#### [Amaç]
Aşağıdaki, Muiznieks'in Güneydoğu'daki operasyonlara dair memorandumunu aktaran haberi son cümlesinden sonra sürdürür müsünüz?

#### [Çıkarılan Metin]
━━━━

Deutsche Welle Türkçe'nin haberine göre Muiznieks, Ankara’nın bölgedeki operasyonlarda “hata yaptığını ve insan hakkı ihlallerine neden olduğunu resmen kabullenmesi” çağrısında bulundu.

Muiznieks, Güneydoğu’daki operasyonlar hakkında hazırladığı memorandumda “Türkiye’nin yüzleştiği terör tehdidinin bilincinde olduğunu ve Türk devletinin terörizmin tüm biçimlerine karşı mücadele etme hak ve yükümlülüğü bulunduğunu” not etti. Türk devletini ve Türk vatandaşlarını hedef alan her türlü terör eylemini kınadığının altını çizdi.

Buna karşılık “terör faaliyetlerinin temel insan hakkı ihlali” olduğunu, devletlerin ise terörle mücadele ederken “insan haklarına saygı ve hukuk devleti içinde kalmaları” gerektiğini, aksi durumun Avrupa Konseyi üyesi ülkelerin uluslararası yükümlülükleriyle bağdaşmayacağını belirtti.

SOKAĞA ÇIKMA YASAĞI YASAL DEĞİL

Muiznieks, Ankara’nın 2015 yaz aylarından bu yana Güneydoğu’daki teröre polis ve asker operasyonları ve sokağa çıkma yasaklarıyla verdiği yanıtı, "yasal çerçeveden yoksun” ve  “hedeflenen meşru amaçla orantısız” olarak tanımladı. Sokağa çıkma yasağı uygulamasına hangi koşullarda başvurulabileceğinin Türk Anayasası'nda belirtildiğini, ancak Güneydoğu’da sadece idari karara dayalı uygulamanın bu koşulları yerine getirmediğini savundu.

━━━━

#### [Materyal]
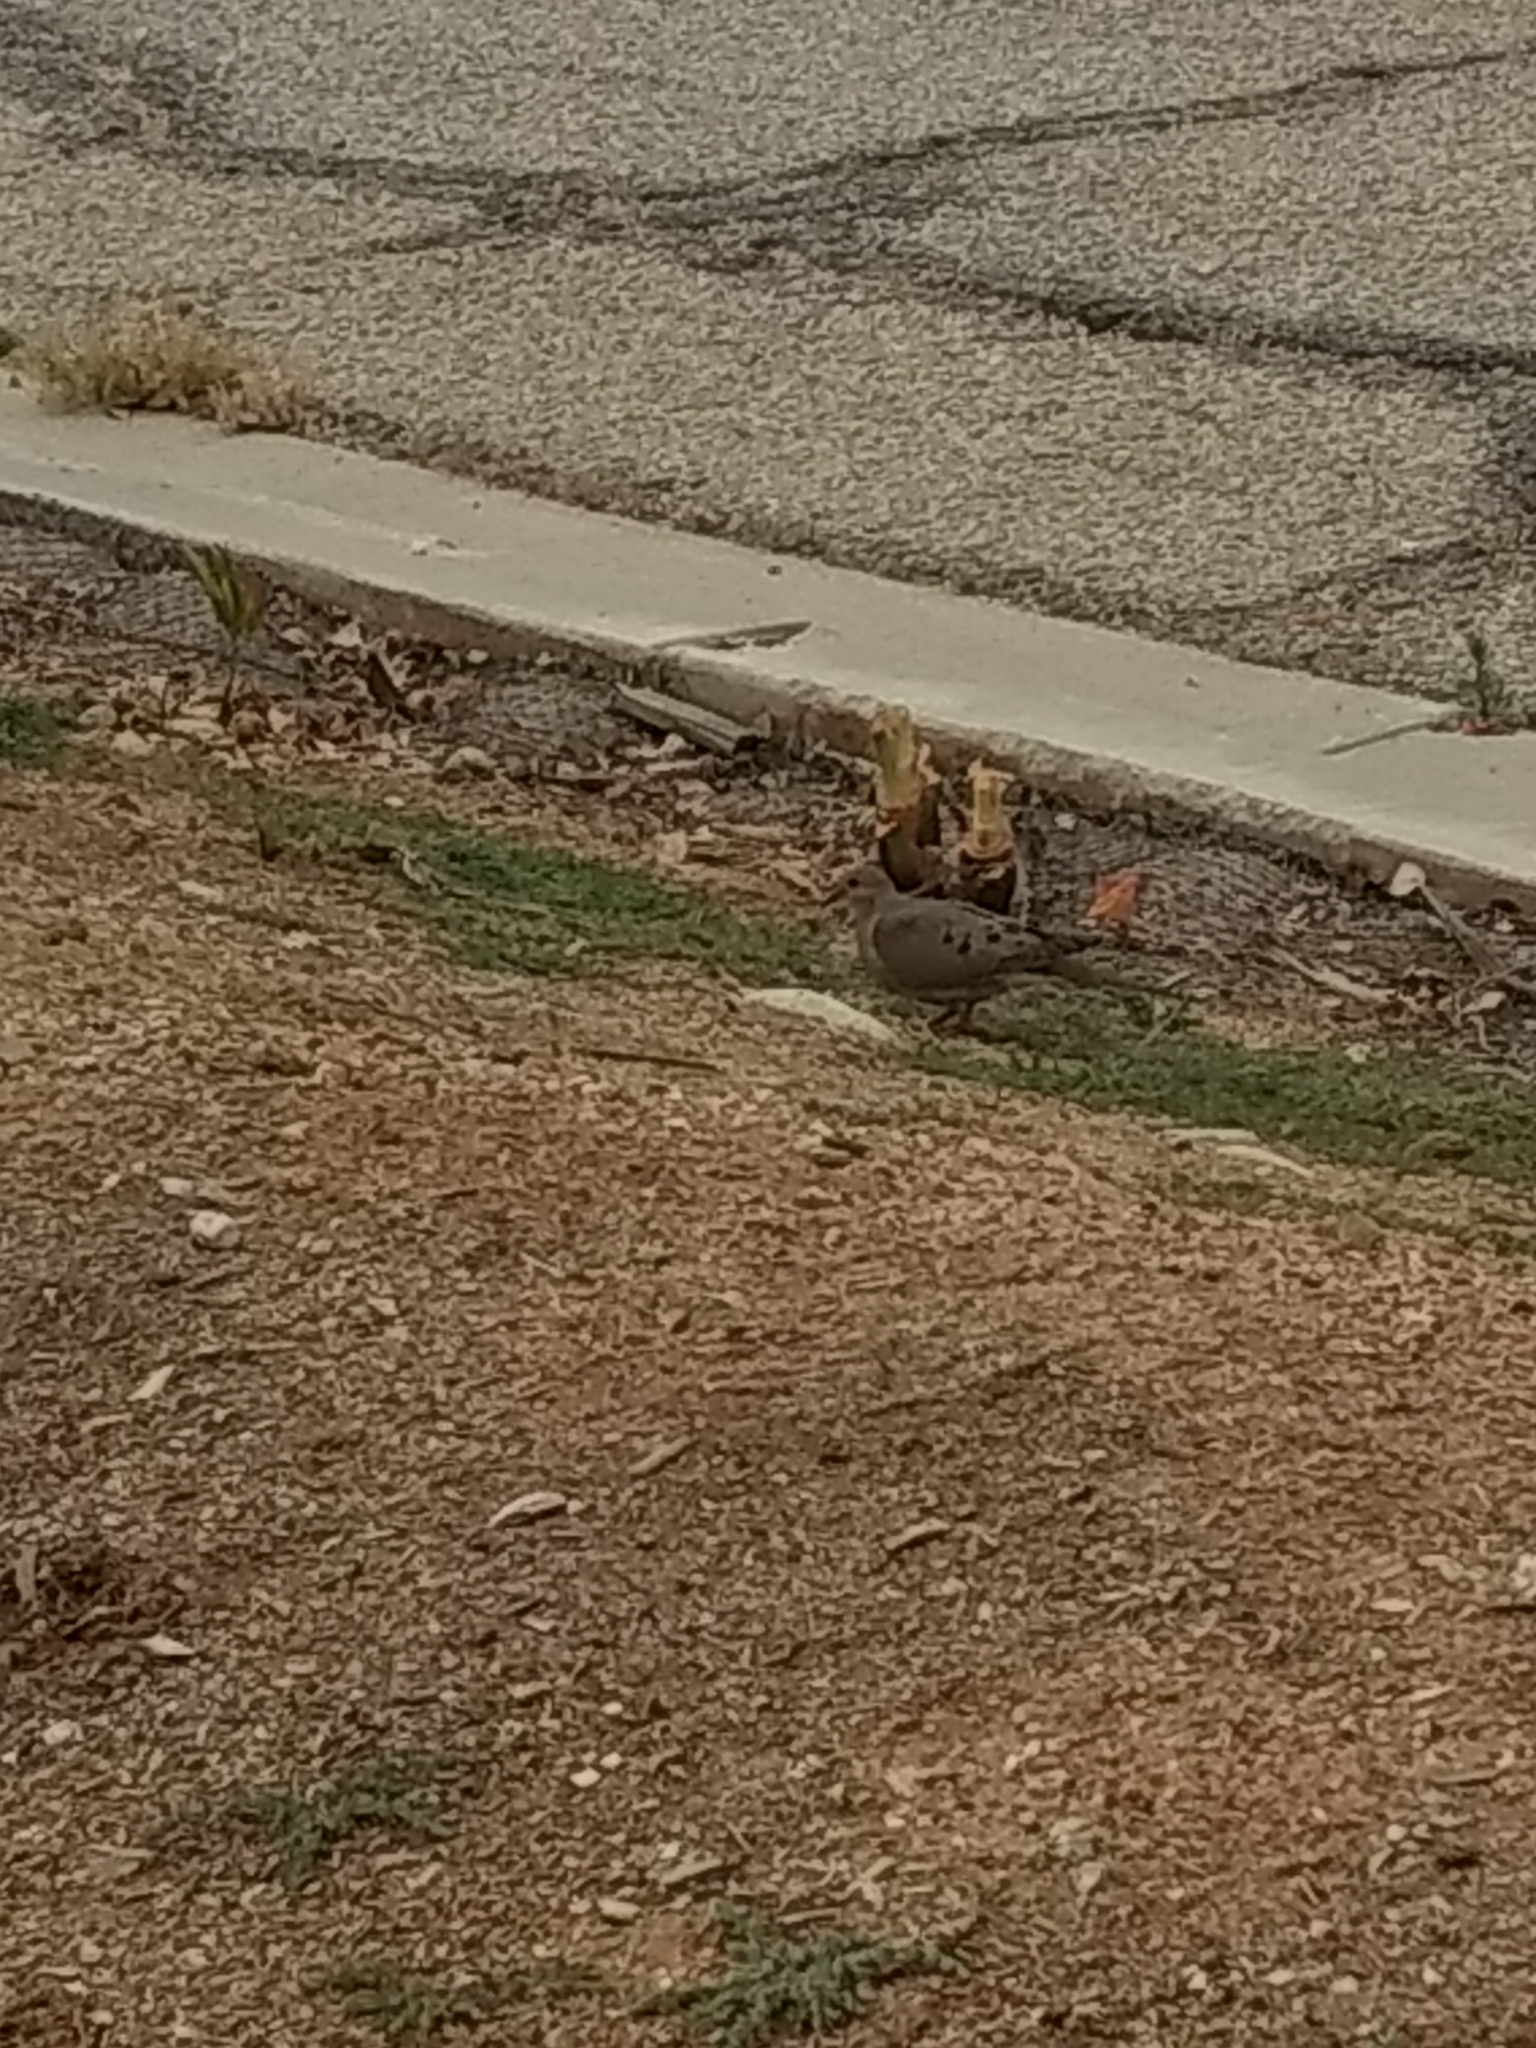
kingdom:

━━━━

#### [Alıştırmanın Yanıtı]
Bir diğer Avrupa Konseyi organı olan Venedik Komisyonu’nun, Güneydoğu’daki sokağa çıkma yasakları hakkında bu yıl Haziran ayında açıkladığı uzman görüş raporuna atıfta bulundu. Venedik Komisyonu, "İl İdare Kanunu temelinde alınan sokağa çıkma yasağı kararlarının bu alanda Anayasanın öngördüğü yasallık koşulları ve Türkiye'nin temel haklar alanındaki uluslararası yükümlülükleriyle uyuşmadığı” sonucuna varmıştı.

SİVİLLERİ OLUMSUZ ETKİLEDİ

Muiznieks, sokağa çıkma yasaklarının, yasağın uygulandığı il, ilçe ve köylerde yaşayan sivilller açısından ciddi insan hakkı ihlallerine neden olduğu gözlemine de yer verdi. Operasyonlar sırasında sivillerin görebileceği zararın yeterince dikkate alınmadığı, yerel nüfusa yönelik yardımların ise “bölük pörçük ve net bir koordinasyon olmadan yapıldığını” kaydetti.

GÜVENLİK KUVVETLERİ SORUŞTURULMUYOR

Memorandumda operasyonlar sırasında “güvenlik güçlerinin neden olduğu insan hakkı ihlallerine” de değinildi. Bu yöndeki iddiaların “ciddi ve tutarlı” olduğunu belirten Muiznieks, resmi makamların bu sorunun üstüne gitmek yerine “önceliği güvenlik güçlerini soruşturmadan korumaya verdiği” görüşünü dile getirdi. Bu alanda etkin soruşturmaların “derhal, özenle ve kusursuz” yapılması gerektiğine işaret etti.

Türkiye'de devlet memurlarının suç işlediklerinde suçsuz kalmamaları konusunda “zihniyet değişikliği” gerektiğine işaret eden Muiznieks, 15 Temmuz darbe girişimi sonrası yaşananlarla kıyaslama yaptı. "Resmi makamlar darbe girişimine karıştıklarından şüphelenilen devlet memurlarını cezalandırmak için ivedi olarak harekete geçti… Aynı çabanın suç devlete karşı değil de kendi vatandaşlarının insan haklarına karşı işlendiğinde gösterilmesi Türkiye'de insan hakları açısından kritik bir test olacaktır” ifadelerini kullandı.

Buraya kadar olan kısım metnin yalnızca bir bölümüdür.